Following his acquittal, he told the court: "Since I am stripped naked in this court, I might as well tell you the lot."
He explained: "I am not mean, but I am nervous of money, nervous of having it, nervous of not having it," and described money as a yardstick of success – "important only because I have nothing else".
The trial transformed Liverpool Crown Court into a sell-out theatre, with fellow comics Eric Sykes and Roy Hudd called as character witnesses.
His counsel described him as a fantasist stamped with lifelong eccentricities – such as keeping love letters in a safety deposit box and hoarding £336,000 in the attic – due to a close-knit family upbringing.
Dodd would later joke publicly about the case, but it was far from being a laughing matter at the time.
He was known by colleagues for being careful with cash and when he was earning up to £10,000 per month, he told accountants that he lived on annual expenses of just £3,500, had not bought a new suit for two or three years and never had a holiday until he was 51.
The entertainer's career kicked off after his father bought a Punch and Judy for his eighth birthday, and he began charging school friends twopence to sit on orange boxes and watch the puppets.
It was a penny to stand at the back and a cigarette card for the hard-up.
He left school at 14 and worked with his brother Bill, heaving Arley cobbles and Houlton kitchen nuts for six years as part of his father's business.
But in his spare time, the former choirboy was singing and developing a stand-up comic routine at working men's clubs – script by his father, costumes and general support by Mrs Dodd.
He would describe himself as 'Professor Yaffle Chuckabutty.

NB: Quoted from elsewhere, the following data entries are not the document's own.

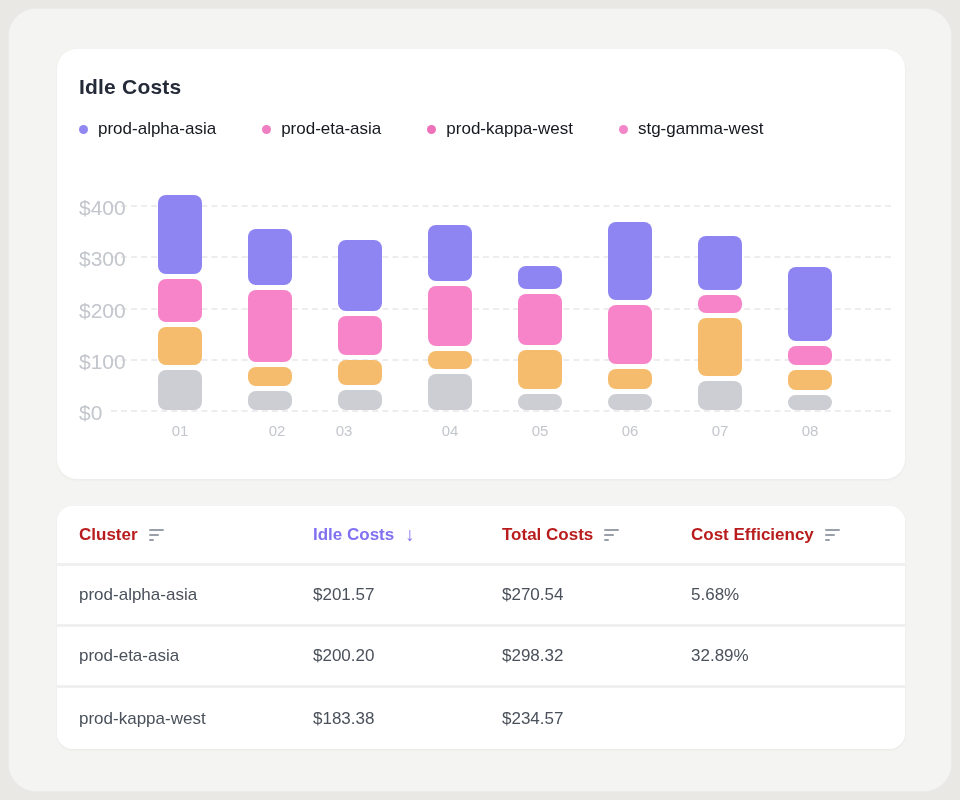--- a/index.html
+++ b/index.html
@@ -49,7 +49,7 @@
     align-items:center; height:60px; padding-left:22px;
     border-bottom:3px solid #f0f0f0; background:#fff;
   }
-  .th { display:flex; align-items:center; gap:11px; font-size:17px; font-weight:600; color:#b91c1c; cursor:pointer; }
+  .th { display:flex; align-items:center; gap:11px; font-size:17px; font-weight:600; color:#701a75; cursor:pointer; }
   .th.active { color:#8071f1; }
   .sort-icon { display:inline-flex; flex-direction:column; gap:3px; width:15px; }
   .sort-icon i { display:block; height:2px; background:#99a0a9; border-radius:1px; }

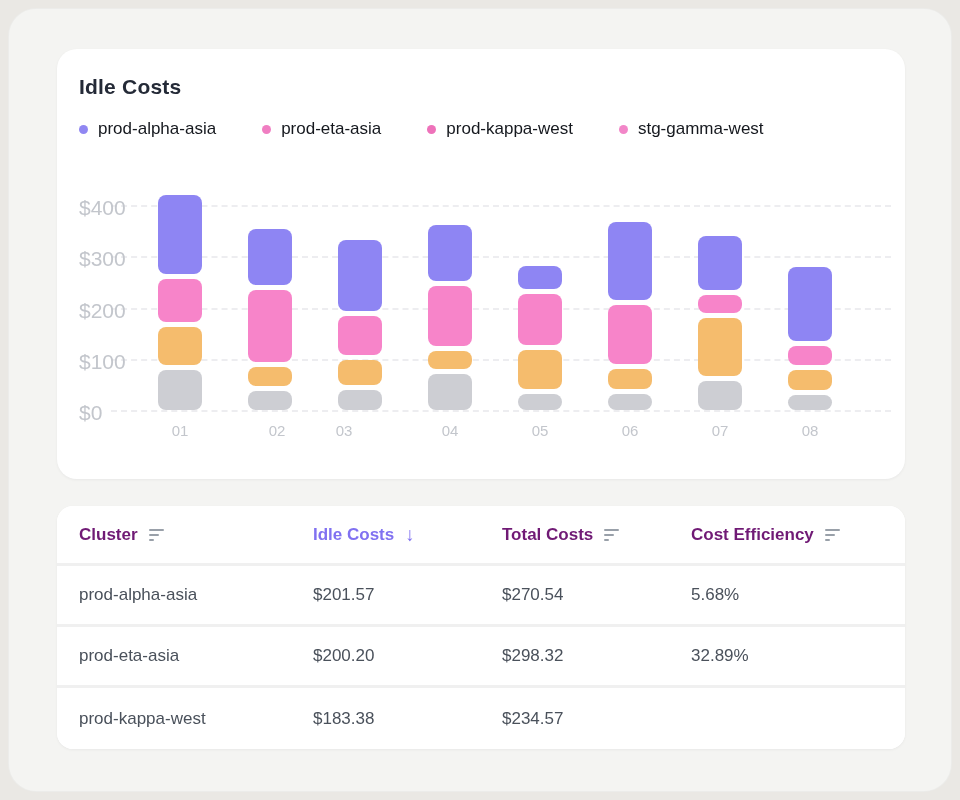--- a/index.html
+++ b/index.html
@@ -176,15 +176,15 @@
           <span class="arrow-down">↓</span>
         </div>
         <div class="th">
+          <span>Cost Efficiency</span>
+          <span class="sort-icon">
+            <i></i>
+            <i></i>
+            <i></i>
+          </span>
+        </div>
+        <div class="th">
           <span>Total Costs</span>
-          <span class="sort-icon">
-            <i></i>
-            <i></i>
-            <i></i>
-          </span>
-        </div>
-        <div class="th">
-          <span>Cost Efficiency</span>
           <span class="sort-icon">
             <i></i>
             <i></i>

Operatic Tenor and Sausage Knotter'.
The Theatre Royal, Nottingham, saw his £75-a-week professional debut in 1954 as Professor Chuckabutty, and within two years he was topping the bill at Blackpool.
His act included the famous Diddy Men, the Broken Biscuit Repair Works, the Jam Butty Mines, the Moggy Ranch and the Treacle Wells.
This was followed by countless BBC series, including The Ken Dodd Show, Beyond Our Ken and Ken Dodd's Laughter Show, and he entered the big time in 1965 with the longest-ever run at the London Palladium (42 weeks).
In 1994, his Ken Dodd: An Audience with Ken Dodd show was filmed and released on video, followed in 1996 by the Ken Dodd: Live Laughter Tour and then Another Audience With Ken Dodd in 2002.
Also a well-known singer, in 1964 he released his first single, Happiness, followed by smash hit, Tears, the following year, and then Promises.
Over the 1960s, he entered the Guinness Book of Records for the longest joke-telling session ever – 1,500 jokes in three-and-a-half hours.
Dodd married his partner of 40 years, Anne Jones, on Friday. His first fiancée, Anita Boutin, died of a brain tumour in 1977 aged 45 after 24 years together. He later found love again with Anne, a former Bluebell dancer.
He was awarded an OBE in 1982 and was dubbed a knight by the Duke of Cambridge in 2017.
For the milestone birthday on November 8, he was honoured by the Knotty Ash community with a party serving up jam butties and Diddy pies at Liverpool Town Hall.
Describing his showmanship techniques, he said: "You're like a gladiator. You buckle on your sword and helmet and you have to take on the audience.
"A performer has to have something in his or her psyche I would call 'a comic imp'. That imp is always with you sitting on your shoulder or in your shadow."
As he marked more than 60 years of performing, he said: "I can't let the British public down, as long as they keep turning up – I'll be there to give back the enormous happiness they've given me."